# An Immediate Concurrent Execution (ICE) Abstraction Proposal for Many-Cores

U. Vishkin

The University of Maryland Institute for Advanced Computer Studies (UMIACS) and Electrical and Computer Engineering Department

#### Abstract

Settling on a simple abstraction that programmers aim at, and hardware and software systems people enable and support, is an important step towards convergence to a robust many-core platform.

The current paper: (i) advocates incorporating a quest for the simplest possible abstraction in the debate on the future of many-core computers, (ii) suggests "immediate concurrent execution (ICE)" as a new abstraction, and (iii) argues that an XMT architecture is one possible demonstration of ICE providing an easy-to-program general-purpose many-core platform.

### 1. Case for Abstraction

In 2004, standard (desktop) computers comprised one processor core. In 2008, some have 8 cores. By 2012, 64-core computers (another factor of 8) are expected. Transition from serial computing to parallel computing mandates the reinvention of the very heart of computer science (CS). These highly parallel computers need to be built and programmed in a new way. Current solutions by leading vendors do not scale to tens of cores. Given

that clock speeds have not been improving for quite a few years, the use of parallel processing for improving single-program completion time is a critical target for future designs. We need to figure out how to build scalable many-core computers, how to program them effectively so that programmers can get strong performance with minimal programming effort, how to train the workforce, and how to teach this new environment at all levels, including introductory programming courses to college freshmen and K-12 students.

Foremost among current challenges is timely convergence to a robust many-core platform that will serve the world for many years to come. Critical to the economy and workforce, the basic motivation behind the current position paper is bringing about the reinvention of CS for meeting this

One of the dictionary definitions of abstract is difficult to understand, or abstruse. In CS, however, abstraction has become synonym with the quest for simplicity. Interestingly, the word abstraction in Hebrew shares the same root with simple (as well as undress and expand).

challenge: 1) Andy Grove (Intel) noted that the *software spiral* (hardware improvements lead to software improvements that lead back to hardware improvements) had been an engine of sustained growth for IT; but (as explained in [6] and since convergence is yet to happen), it is now broken! 2) Both under-trained and mistrained for a future certain to be dominated by parallelism, most CS students only study the old serial paradigm, acquiring serial habits that complicate later transition to parallelism. But, how should we approach the convergence challenge, and, in particular, what the first step should be.

The final posting in a special series on why research advances are needed to overcome the problems posed by mulitcore processors on the Computing Community Consortium blog [5] perhaps implies a perception of despair in the community. The problem is not new. Many parallel computer architectures have been proposed and built over the last 40 years, but with limited success. Exploiting the parallelism present in them has often eluded their users. The main source of encouragement in [5] is a call on all involved communities to *collaboratively* start with a clean slate, rather than have language researchers locked into mechanisms supported by commodity hardware and hardware researchers locked into fully supporting any current software.

──────────

_What you need to do_
In the paper on an abstraction for many-core computers, how many cores are computers expected to have by 2012?

_Source data_

──────────

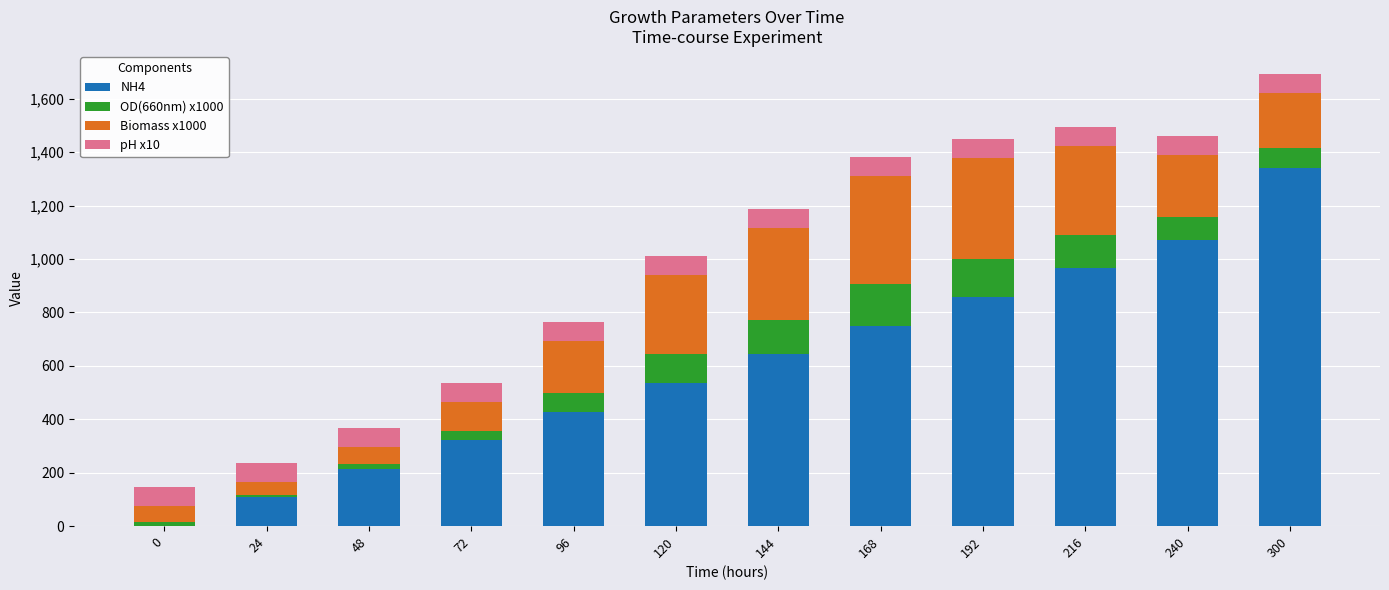

What is the sum of all NH4 values?

7236.0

──────────

_Solution below_
64 cores.